Selasa, 07 Agustus 2012

Masyarakat Minta Transparansi Pembangunan Pembangkit Geothermal



PURWOKERTO – Proyek pembangunan Pembangkit Listrik Tenaga Panas Bumi (Geothermal) di Lereng Gunung Slamet dinilai tidak transparan. Masyarakat di lereng gunung atau dikenal dengan masyarakat Pinggir Alas meminta hak informasi atas pembangunan proyek tersebut. “Kami akan mengirim surat kepada Menteri Kehutanan tentang proses yang serba tidak jelas ini,” kata Kepala Desa Melung, Budi Satrio, Senin (6/8).

Budi mengatakan, selama ini warga Melung yang berada di lereng Gunung Slamet belum pernah diajak bicara tentang proyek besar itu. Selain itu, sosialisasi juga lebih banyak dilakukan di Perguruan Tinggi dan lingkungan pemerintahan.
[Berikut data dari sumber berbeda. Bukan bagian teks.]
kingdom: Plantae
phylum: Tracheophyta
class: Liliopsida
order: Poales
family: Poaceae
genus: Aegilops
Sedangkan masyarakat pinggir alas yang merasakan langsung dampaknya tidak pernah diberikan informasi yang lengkap.

Menurut dia, masyarakat pinggir alas paling berkepentingan dengan proyek tersebut. Sebeb, kata dia, sumber mata air dan produk non hutan selama ini menjadi sumber mata pencaharian utama masyarakat setempat.

Masyarakat sendiri, kata dia, belum memutuskan apakah akan menerima atau menolak proyek tersebut. “Persoalan menerima atau menolak itu soal lain, yang penting saat ini hak informasi kami seperti diabaikan. Kami tidak tahu manfaat dan resiko yang mungkin muncul dari proyek ini,” kata dia menambahkan.

Pegiat Biro Konsultasi Bantuan Hukum Universitas Stikubank Semarang (Unisbank), Sukarman mengatakan, ada yang janggal dalam proses ekplorasi proyek tersebut. “Harusnya mereka membuat Amdal terlebih dahulu bukan hanya membuat Upaya Kelola Lingkungan dan Upaya Pemantauan Lingkungan (UKL-UPL),” katanya.

Ia mengatakan, berdasarkan Surat Menteri Kehutanan No 359/Menhut-II/2004, Gunung Slamet merupakan salah satu kawasan yang ditetapkan sebagai kawasan hutan lindung. Menurut dia,  kondisi dan potensi SDA alam yang ada di kawasan hutan Gunung Slamet terancam dengan adanya rencana pendirian Pembangkit Listrik Tenaga Panas Bumi (PL TP) oleh PT Sejahtera Alam Energi.

Ia menyebutkan, berdasarkan SK Gubernur Jawa Tengah No. 541/27/2011 tanggal 11 April 2011, PT. Sejahtera Alam Energy (SAE) mendapat Izin Usaha Pertambangan Panas Bumi Daerah Baturraden seluas 24.660 hektare, yang meliputi 5 Kabupaten, yaitu Banyumas, Purbalingga, Tegal, Brebes dan Pemalang. “Gunung Slamet memiliki peran penting bagi setidaknya lima wilayah kabupaten. Peran penting tersebut meliputi tata air untuk pertanian, air minum, pengendali banjir dan mata pencaharian bagi lebih dari 10 ribu petani hutan,” katanya.

Aktivis Perkumpulan untuk Pembaharuan Hukum Berbasis Masyarakat dan Ekologis (HuMa), Tandiono Bawor Purbaya mengatakan, selama ini masyarakat lebih banyak mendapat informasi dari media. “Pemerintah belum pernah memberikan informasi yang lengkap terhadap masyarakat dengan pembangunan ini. Ini soal hak publik mendapatkan informasi yang benar,” katanya.

Menurut dia, proyek tersebut harus dilakukan sangat hat-hati sejak dari proses awal. Apalagi hutan lindung di Gunung Slamet merupakan satu-satunya yang masih utuh di Jawa Tengah.

Ia mengingatkan pemerintah, meskipun perbandingan antara luas lahan yang akan dibuka dengan luas hutan lindung kecil, namun jika dikaji dengan kacamata ekologis, ada potensi fragmentasi habitat di lokasi itu. Gangguan ini akan berdampak terhadap daya dukung kawasan akan kelangsungan hidup spesies primata dan mamalia.

Menurut dia, pembukaan akses ke hutan membawa kemungkinan datangnya masyarakat yang tidak bertanggung jawab untuk merusak hutan secara sadar atau tidak. Potensi penebangan hutan sampai perburuan flora dan fauna yang dilindungi juga bisa jadi ancaman. Belum lagi potensi gangguan akan jalur migrasi komunitas Burung Raptor yang dapat menyebabkan kepunahan satu atau dua spesies yang gagal beradaptasi.